LE ARMI IN CAMPO – I promotori del progetto hanno due armi e una minaccia. La prima arma è la legge sugli stadi, che prescrive la sostenibilità economica di ogni iniziativa. La seconda è un atto di Ignazio Marino che riconosce l’interesse pubblico allo stadio. E siccome quello, dice chi lo vuole fare così, si sosterrebbe economicamente solo con 977.000 metri cubi di cui 800 mila di locali commerciali e uffici compresi tre grattacieli progettati dall’archistar Daniel Libeskind, va da sé che anche l’enorme complesso sarebbe di «interesse pubblico». Investimento totale: 1,7 miliardi di euro, la più grande operazione immobiliare oggi esistente in Italia. Tanti soldi da mettere in crisi qualunque convinzione di principio. Accompagnati pure dalla minaccia di una causa miliardaria contro il Comune in caso di niet. Anche le armi di Berdini, però, non sono da sottovalutare. La più potente è il piano regolatore, che in quell’area consente al massimo 118 mila metri quadrati, ovvero oltre 600 mila metri cubi in meno di quelli richiesti. C’è poi il vincolo idrogeologico in un’area a rischio esondazione, che dovrebbe essere sciolto. Per non parlare di un parere dell’avvocatura del Campidoglio, secondo cui la minaccia della causa non sarebbe poi così minacciosa, e in ogni caso si andrebbe incontro a un contenzioso così lungo da essere sconveniente anche per la Roma. Non manca un altro piccolo siluro innescato: un decreto di vincolo delle tribune dell’ippodromo di Tor di Valle che il ministero dei Beni culturali sta scrivendo. Il che costringerebbe comunque a rivedere il progetto.
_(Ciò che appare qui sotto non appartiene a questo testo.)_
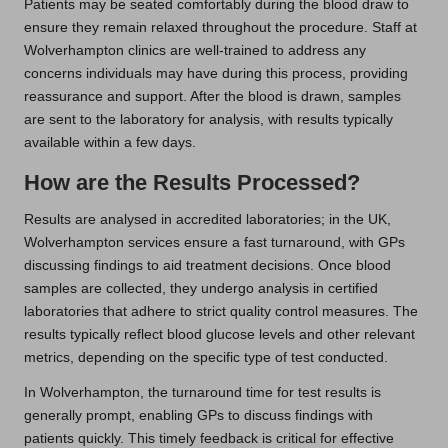
Patients may be seated comfortably during the blood draw to
ensure they remain relaxed throughout the procedure. Staff at
Wolverhampton clinics are well-trained to address any
concerns individuals may have during this process, providing
reassurance and support. After the blood is drawn, samples
are sent to the laboratory for analysis, with results typically
available within a few days.
How are the Results Processed?
Results are analysed in accredited laboratories; in the UK,
Wolverhampton services ensure a fast turnaround, with GPs
discussing findings to aid treatment decisions. Once blood
samples are collected, they undergo analysis in certified
laboratories that adhere to strict quality control measures. The
results typically reflect blood glucose levels and other relevant
metrics, depending on the specific type of test conducted.
In Wolverhampton, the turnaround time for test results is
generally prompt, enabling GPs to discuss findings with
patients quickly. This timely feedback is critical for effective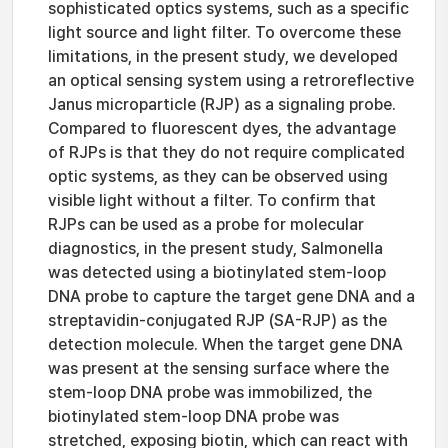
sophisticated optics systems, such as a specific
light source and light filter. To overcome these
limitations, in the present study, we developed
an optical sensing system using a retroreflective
Janus microparticle (RJP) as a signaling probe.
Compared to fluorescent dyes, the advantage
of RJPs is that they do not require complicated
optic systems, as they can be observed using
visible light without a filter. To confirm that
RJPs can be used as a probe for molecular
diagnostics, in the present study, Salmonella
was detected using a biotinylated stem-loop
DNA probe to capture the target gene DNA and a
streptavidin-conjugated RJP (SA-RJP) as the
detection molecule. When the target gene DNA
was present at the sensing surface where the
stem-loop DNA probe was immobilized, the
biotinylated stem-loop DNA probe was
stretched, exposing biotin, which can react with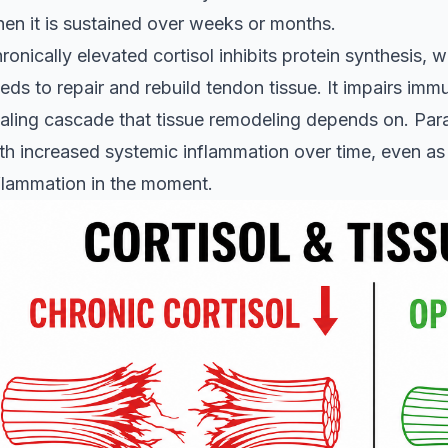
en it is sustained over weeks or months.
ronically elevated cortisol inhibits protein synthesis,
eds to repair and rebuild tendon tissue. It impairs immu
aling cascade that tissue remodeling depends on. Parad
th increased systemic inflammation over time, even as 
flammation in the moment.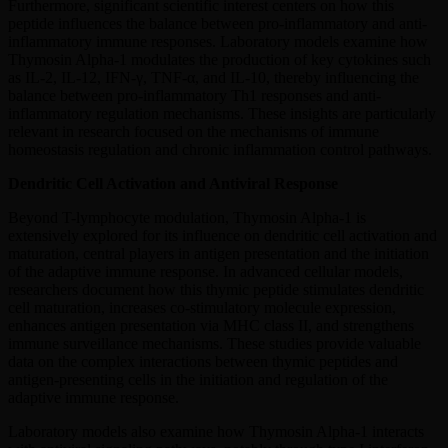
Furthermore, significant scientific interest centers on how this
peptide influences the balance between pro-inflammatory and anti-
inflammatory immune responses. Laboratory models examine how
Thymosin Alpha-1 modulates the production of key cytokines such
as IL-2, IL-12, IFN-γ, TNF-α, and IL-10, thereby influencing the
balance between pro-inflammatory Th1 responses and anti-
inflammatory regulation mechanisms. These insights are particularly
relevant in research focused on the mechanisms of immune
homeostasis regulation and chronic inflammation control pathways.
Dendritic Cell Activation and Antiviral Response
Beyond T-lymphocyte modulation, Thymosin Alpha-1 is
extensively explored for its influence on dendritic cell activation and
maturation, central players in antigen presentation and the initiation
of the adaptive immune response. In advanced cellular models,
researchers document how this thymic peptide stimulates dendritic
cell maturation, increases co-stimulatory molecule expression,
enhances antigen presentation via MHC class II, and strengthens
immune surveillance mechanisms. These studies provide valuable
data on the complex interactions between thymic peptides and
antigen-presenting cells in the initiation and regulation of the
adaptive immune response.
Laboratory models also examine how Thymosin Alpha-1 interacts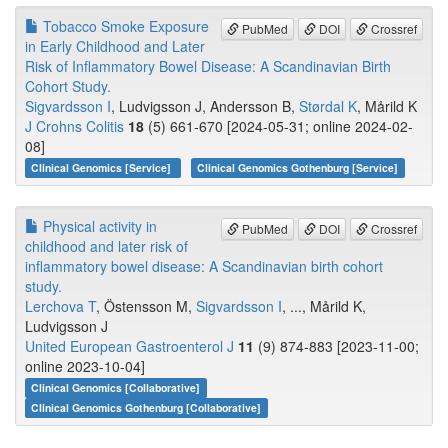
Tobacco Smoke Exposure
PubMed
DOI
Crossref
in Early Childhood and Later
Risk of Inflammatory Bowel Disease: A Scandinavian Birth
Cohort Study.
Sigvardsson I
, Ludvigsson J, Andersson B,
Størdal K
, Mårild K
J Crohns Colitis
18
(5) 661-670 [2024-05-31; online 2024-02-
08]
Clinical Genomics [Service]
Clinical Genomics Gothenburg [Service]
Physical activity in
PubMed
DOI
Crossref
childhood and later risk of
inflammatory bowel disease: A Scandinavian birth cohort
study.
Lerchova T
, Östensson M,
Sigvardsson I
, ..., Mårild K,
Ludvigsson J
United European Gastroenterol J
11
(9) 874-883 [2023-11-00;
online 2023-10-04]
Clinical Genomics [Collaborative]
Clinical Genomics Gothenburg [Collaborative]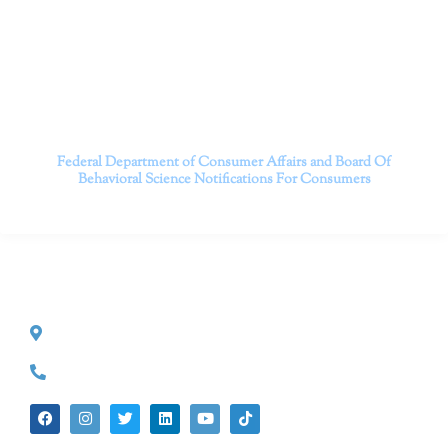
serving patients throughout California through both in-
person and telehealth appointments. Don’t wait any
longer; it’s time to start living.
Contact us today to take the first step towards a brighter
future.
———————————
Federal Department of Consumer Affairs and Board Of
Behavioral Science
Notifications For Consumers
CONTACT INFO
527 S. Lake Ave.
Pasadena, CA 91101
(626) 524-5525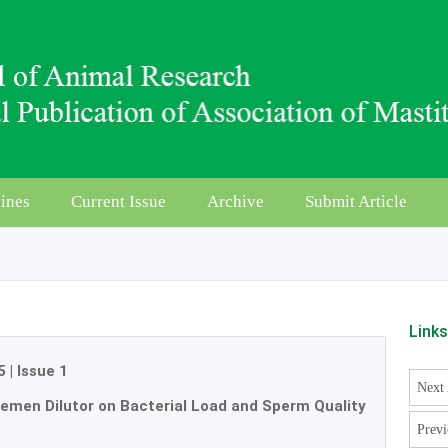
ines
Current Issue
Archive
Submit Article
Link
5
|
Issue 1
Next 
 Semen Dilutor on Bacterial Load and Sperm Quality
Previ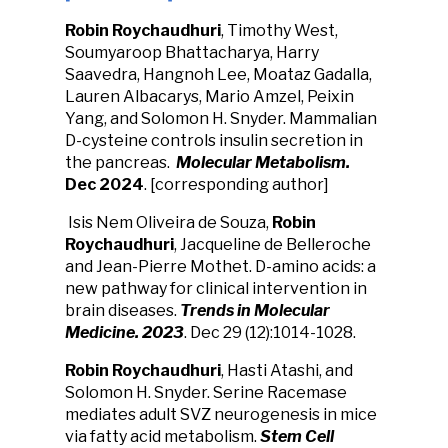
Robin Roychaudhuri
, Timothy West,
Soumyaroop Bhattacharya, Harry
Saavedra, Hangnoh Lee, Moataz Gadalla,
Lauren Albacarys, Mario Amzel, Peixin
Yang, and Solomon H. Snyder. Mammalian
D-cysteine controls insulin secretion in
the pancreas.
Molecular Metabolism.
Dec 2024
. [corresponding author]
Isis Nem Oliveira de Souza,
Robin
Roychaudhuri
, Jacqueline de Belleroche
and Jean-Pierre Mothet.
D-amino acids: a
new pathway for clinical intervention in
brain diseases.
Trends in
Molecular
Medicine. 2023
. Dec 29 (12):1014-1028.
Robin Roychaudhuri
, Hasti Atashi, and
Solomon H. Snyder. Serine Racemase
mediates adult SVZ neurogenesis in mice
via fatty acid metabolism.
Stem Cell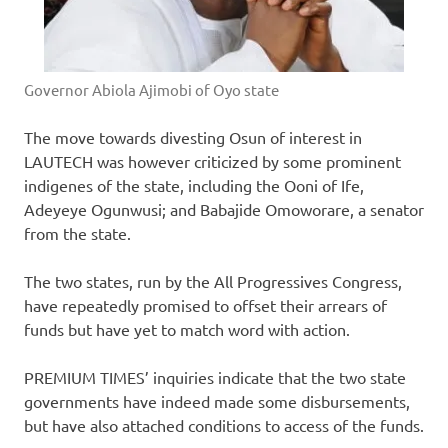
Governor Abiola Ajimobi of Oyo state
The move towards divesting Osun of interest in
LAUTECH was however criticized by some prominent
indigenes of the state, including the Ooni of Ife,
Adeyeye Ogunwusi; and Babajide Omoworare, a senator
from the state.
The two states, run by the All Progressives Congress,
have repeatedly promised to offset their arrears of
funds but have yet to match word with action.
PREMIUM TIMES’ inquiries indicate that the two state
governments have indeed made some disbursements,
but have also attached conditions to access of the funds.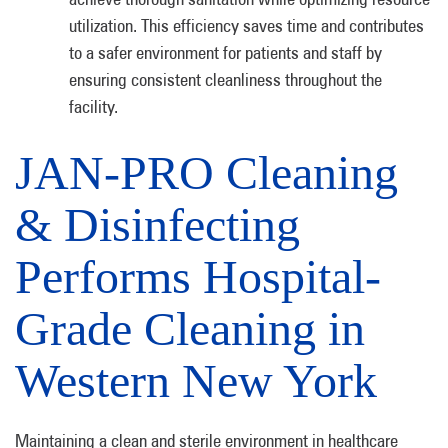
utilization. This efficiency saves time and contributes
to a safer environment for patients and staff by
ensuring consistent cleanliness throughout the
facility.
JAN-PRO Cleaning
& Disinfecting
Performs Hospital-
Grade Cleaning in
Western New York
Maintaining a clean and sterile environment in healthcare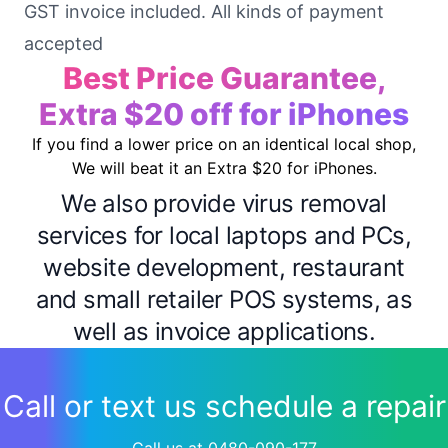
GST invoice included. All kinds of payment
accepted
Best Price Guarantee,
Extra $20 off for iPhones
If you find a lower price on an identical local shop,
We will beat it an Extra $20 for iPhones.
We also provide virus removal
services for local laptops and PCs,
website development, restaurant
and small retailer POS systems, as
well as invoice applications.
Call or text us schedule a repair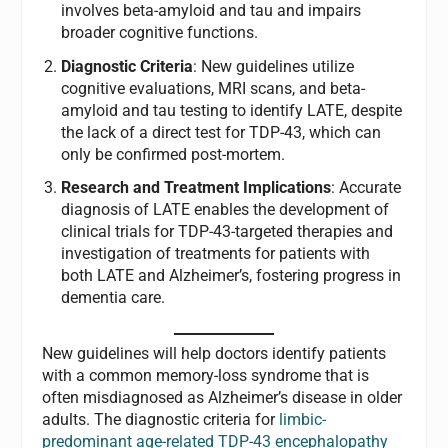
involves beta-amyloid and tau and impairs
broader cognitive functions.
Diagnostic Criteria
: New guidelines utilize
cognitive evaluations, MRI scans, and beta-
amyloid and tau testing to identify LATE, despite
the lack of a direct test for TDP-43, which can
only be confirmed post-mortem.
Research and Treatment Implications
: Accurate
diagnosis of LATE enables the development of
clinical trials for TDP-43-targeted therapies and
investigation of treatments for patients with
both LATE and Alzheimer’s, fostering progress in
dementia care.
New guidelines will help doctors identify patients
with a common memory-loss syndrome that is
often misdiagnosed as Alzheimer’s disease in older
adults. The diagnostic criteria for
limbic-
predominant age-related TDP-43 encephalopathy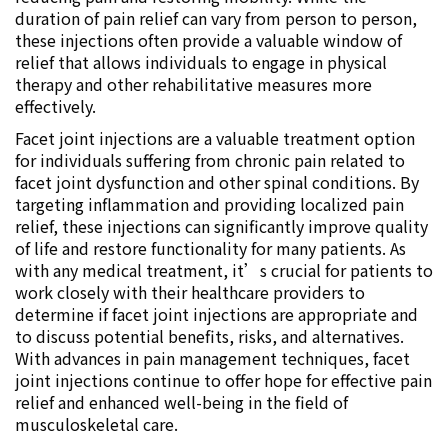
duration of pain relief can vary from person to person,
these injections often provide a valuable window of
relief that allows individuals to engage in physical
therapy and other rehabilitative measures more
effectively.
Facet joint injections are a valuable treatment option
for individuals suffering from chronic pain related to
facet joint dysfunction and other spinal conditions. By
targeting inflammation and providing localized pain
relief, these injections can significantly improve quality
of life and restore functionality for many patients. As
with any medical treatment, it’s crucial for patients to
work closely with their healthcare providers to
determine if facet joint injections are appropriate and
to discuss potential benefits, risks, and alternatives.
With advances in pain management techniques, facet
joint injections continue to offer hope for effective pain
relief and enhanced well-being in the field of
musculoskeletal care.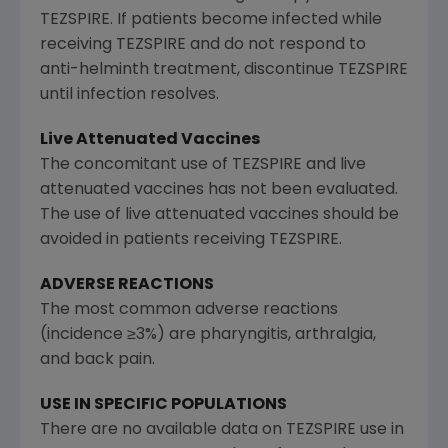
TEZSPIRE. If patients become infected while
receiving TEZSPIRE and do not respond to
anti-helminth treatment, discontinue TEZSPIRE
until infection resolves.
Live Attenuated Vaccines
The concomitant use of TEZSPIRE and live
attenuated vaccines has not been evaluated.
The use of live attenuated vaccines should be
avoided in patients receiving TEZSPIRE.
ADVERSE REACTIONS
The most common adverse reactions
(incidence ≥3%) are pharyngitis, arthralgia,
and back pain.
USE IN SPECIFIC POPULATIONS
There are no available data on TEZSPIRE use in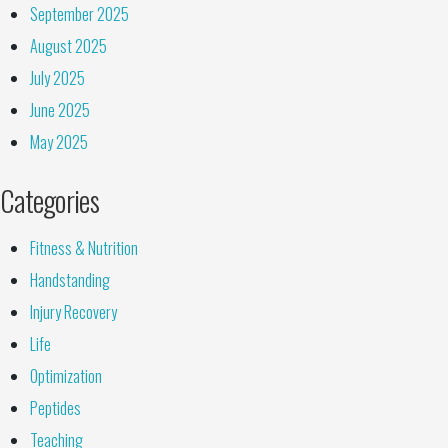
September 2025
August 2025
July 2025
June 2025
May 2025
Categories
Fitness & Nutrition
Handstanding
Injury Recovery
Life
Optimization
Peptides
Teaching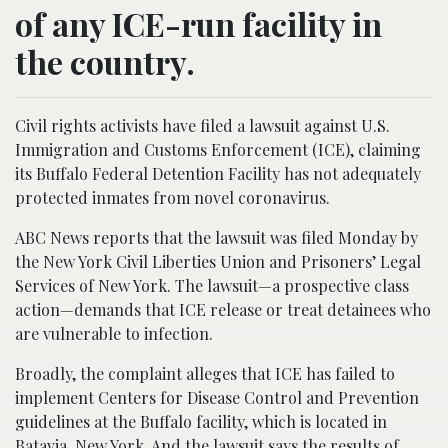
of any ICE-run facility in
the country.
Civil rights activists have filed a lawsuit against U.S.
Immigration and Customs Enforcement (ICE), claiming
its Buffalo Federal Detention Facility has not adequately
protected inmates from novel coronavirus.
ABC News reports that the lawsuit was filed Monday by
the New York Civil Liberties Union and Prisoners’ Legal
Services of New York. The lawsuit—a prospective class
action—demands that ICE release or treat detainees who
are vulnerable to infection.
Broadly, the complaint alleges that ICE has failed to
implement Centers for Disease Control and Prevention
guidelines at the Buffalo facility, which is located in
Batavia, New York. And the lawsuit says the results of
IL DILEMMA DI RAGGI – La posta in gioco è tanto alta che all’incontro di oggi saranno presenti anche i legali dello studio genovese Lanzalone & partner, consulente dei gruppi parlamentari a 5 stelle che ha assistito pure il sindaco di Livorno Filippo Nogarin. Ma non saranno le sfumature tecniche a decidere i destini di un’operazione dove conta forse più l’interesse delle banche creditrici che quello sportivo. Perché la responsabilità spetta a Virginia Raggi, ed è politica. La sindaca potrà confermare l’assoluto rispetto del piano regolatore, come vuole Berdini: ma avrà contro un sacco di romani, oltre a quelli che dopo il rifiuto delle Olimpiadi bollano il Movimento 5 Stelle come il partito del No. Oppure potrà sconfessare Berdini e «andare incontro» alla Roma con qualche centinaio di migliaia di metri cubi: ma se la dovrà vedere con i grillini duri e puri, che già non la amano. Ritrovandosi pure senza assessore. Berdini ha già detto che sullo stadio ci ha messo la faccia ed è pronto a dimettersi. Un altro a lasciare in soli sette mesi: non sarebbe troppo?